When explaining the condition to patients I always point out a couple of key points. Firstly, usually, people with eczema have a family history of allergic conditions such as hay fever, asthma or eczema– someone, a parent or sibling, is usually a sufferer of one or many of the allergic conditions mentioned. Secondly, eczema skin is what I call “on edge” or hyper-vigilant skin – the skin is more reactive and likely to flare than normal skin – cold weather, dry air, soap products can all irritate the skin at the drop of a hat and make it flare – causing the skin to become itchy, red and flaky. Eczema is usually a chronic condition that can ebb and flare over time – for my patients, both children and adults, I suggest these key measures to manage the condition.
Do not use soap products on the skin
Soap is a drying product and eczema affected skin is more likely to flare when dry. For children – bubble bath should be avoided – these are filled with soap and can be horrendous for eczema affected skin. Aim for soap-free washes (there are loads of options) and if skin is very sensitive then wash hair with these as opposed to shampoo products (shampoo can irritate the skin in the rinsing process).
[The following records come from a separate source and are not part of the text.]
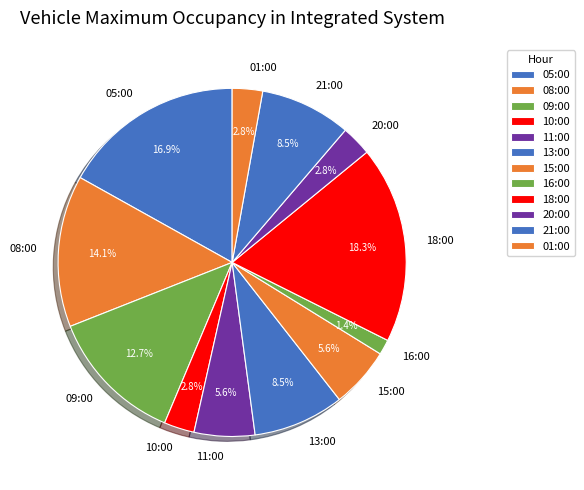

What percentage do 21:00 and 05:00 together represent?

25.4%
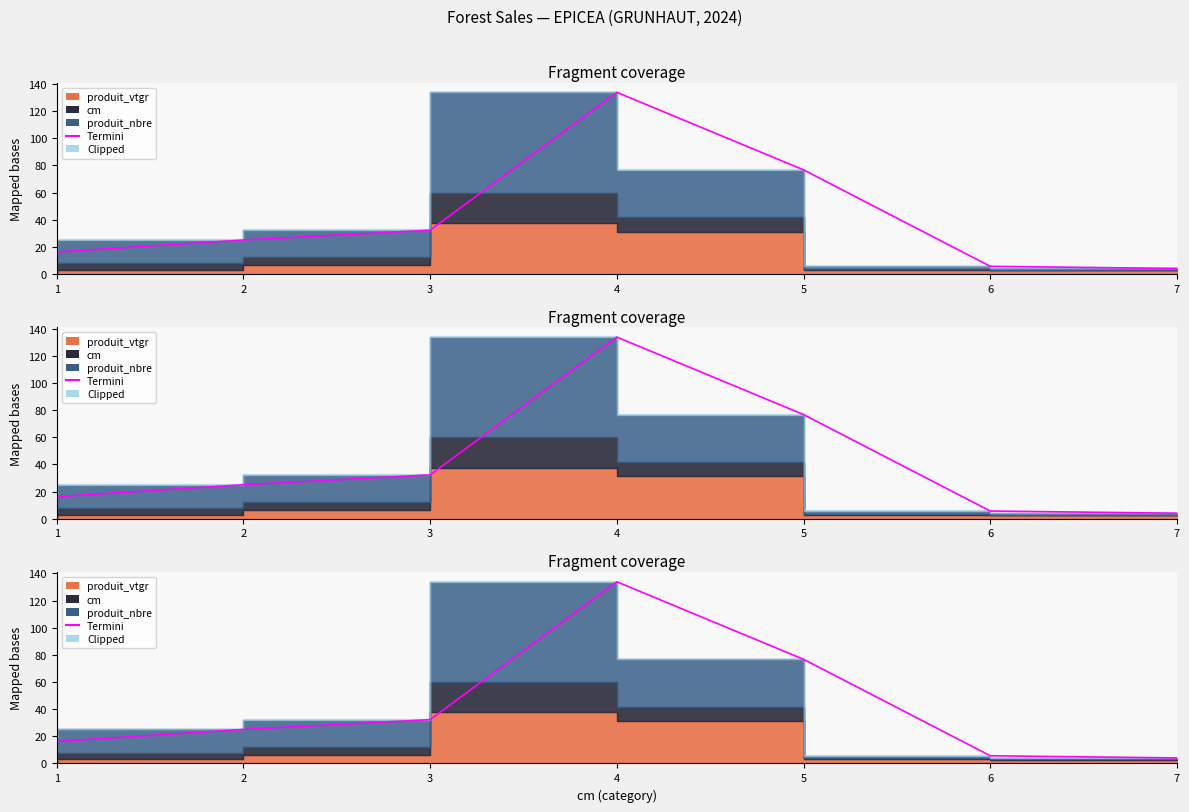

Reading left to right, what are all the values shown in this chart?

16.2	25.1	32.3	133.9	76.7	5.7	4.1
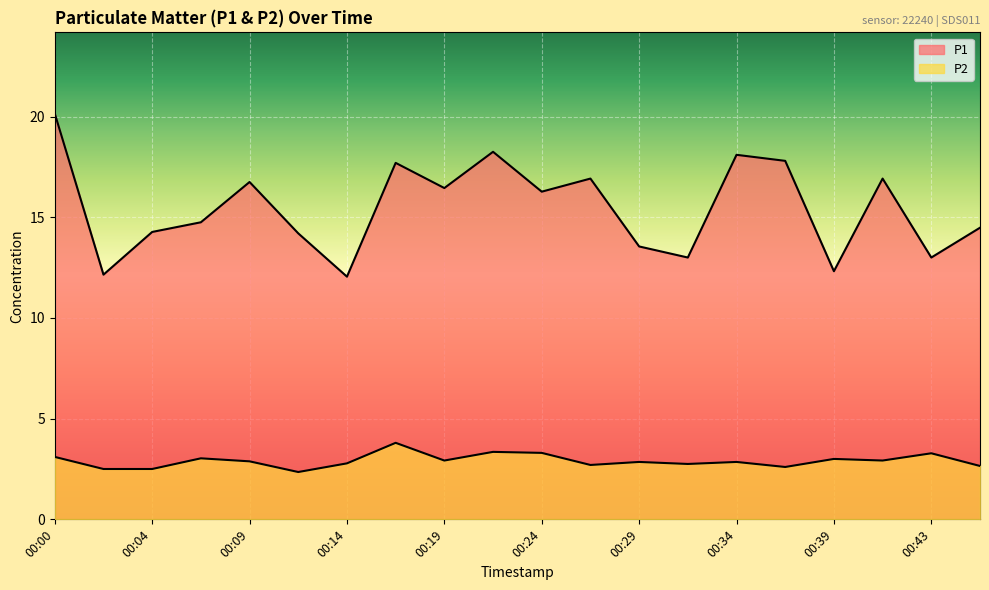

Rank the categories by P1 value from highest to lowest.

00:00, 00:21, 00:34, 00:36, 00:17, 00:26, 00:41, 00:09, 00:19, 00:24, 00:07, 00:46, 00:04, 00:12, 00:29, 00:31, 00:43, 00:39, 00:02, 00:14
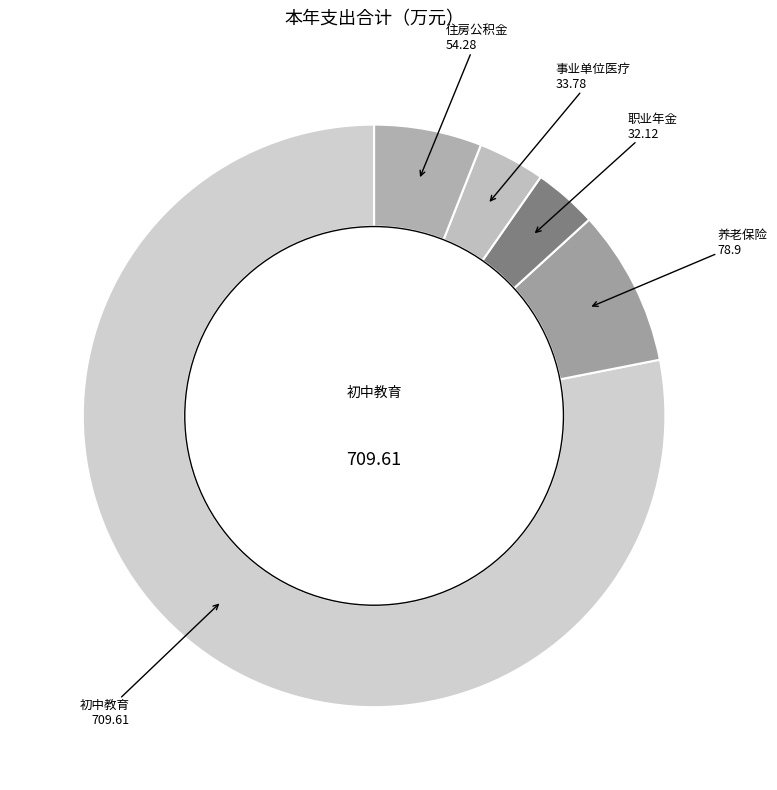

Count the number of slices in the pie.

5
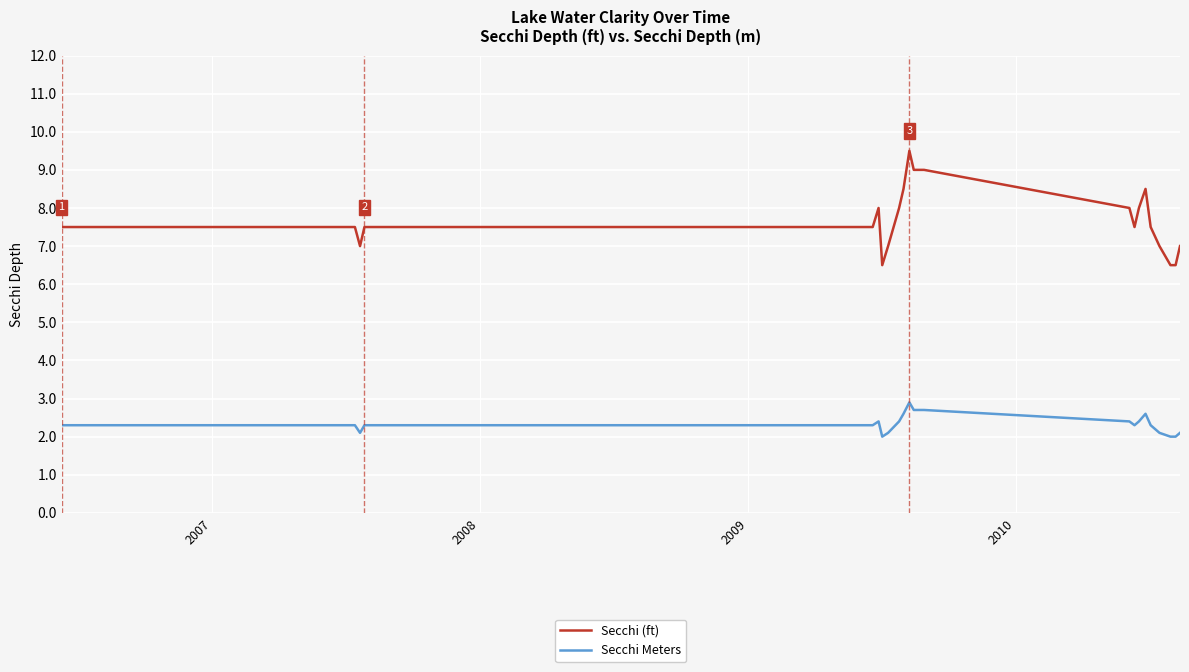

Which series has the widest spread of values?

Secchi (ft)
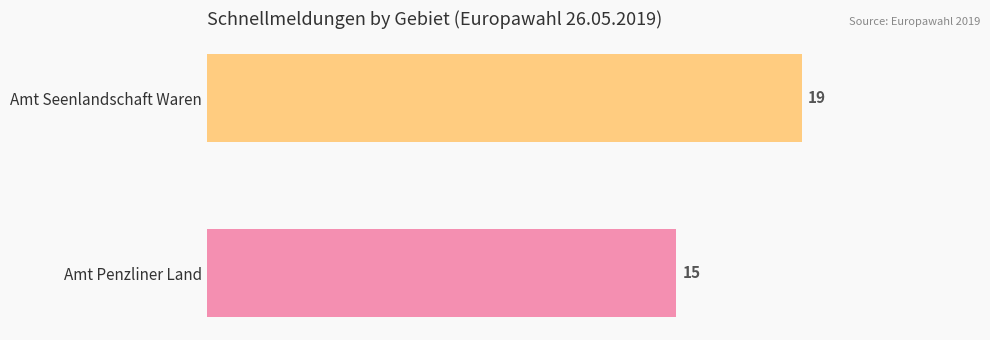

The value at Amt Seenlandschaft Waren is 26. True or false?

False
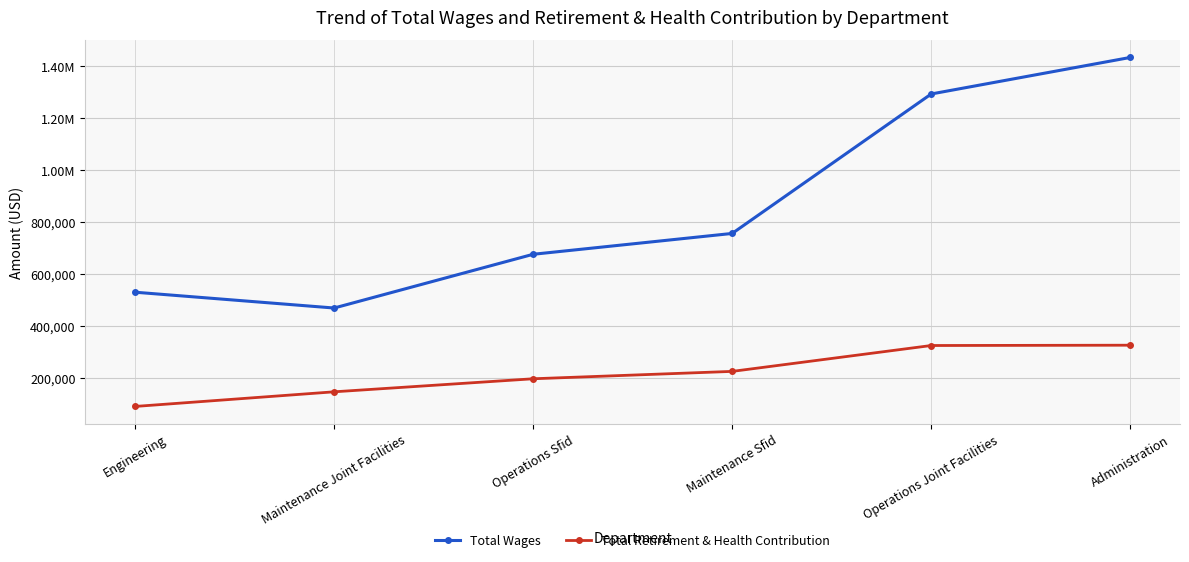

The value of Total Retirement & Health Contribution at Operations Sfid is 53950. True or false?

False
Moisturise the skin regularly – really regularly
This is one of the absolute keys to dermatitis management. Eczema skin can easily flare when dry – I explain to patients that dry eczema skin is “on edge” and more likely to crack it. Keep the skin moist and heavily hydrated. For mild eczema sufferers, this might be applying a moisturiser daily – for those with severe symptoms, I often prescribe moisturiser application multiple times a day – for babies with significant skin issues I will prescribe a whole-body moisturiser (or to affected areas) at every nappy change!
Choose the right moisturiser
This is a big one that patients often don’t realise. Aim for a high oil, low water product as it hydrates the skin. Products such as sorbolene are high in water and can actually make dry skin worse. There are lots of brands that fit the bill of high oil, low water content– check at the pharmacy and buy in bulk whatever is on special to save some pennies!
Avoid aggravating materials on the skin
Given eczema skin is “on edge” it can flare with exposure to particular fabrics such as wool. Natural fibers such as cotton against the skin are best.
Avoid overheating as this can cause the skin to readily flare.
Ensure water temperatures are warm, and not too hot when bathing. Avoiding overheating when dressing infants can also prevent the skin from flaring.
There is a lot more to eczema management including the management of flares with steroid creams as needed. But above are the lifestyle factors that can really help with managing the skin and preventing flares. Good luck!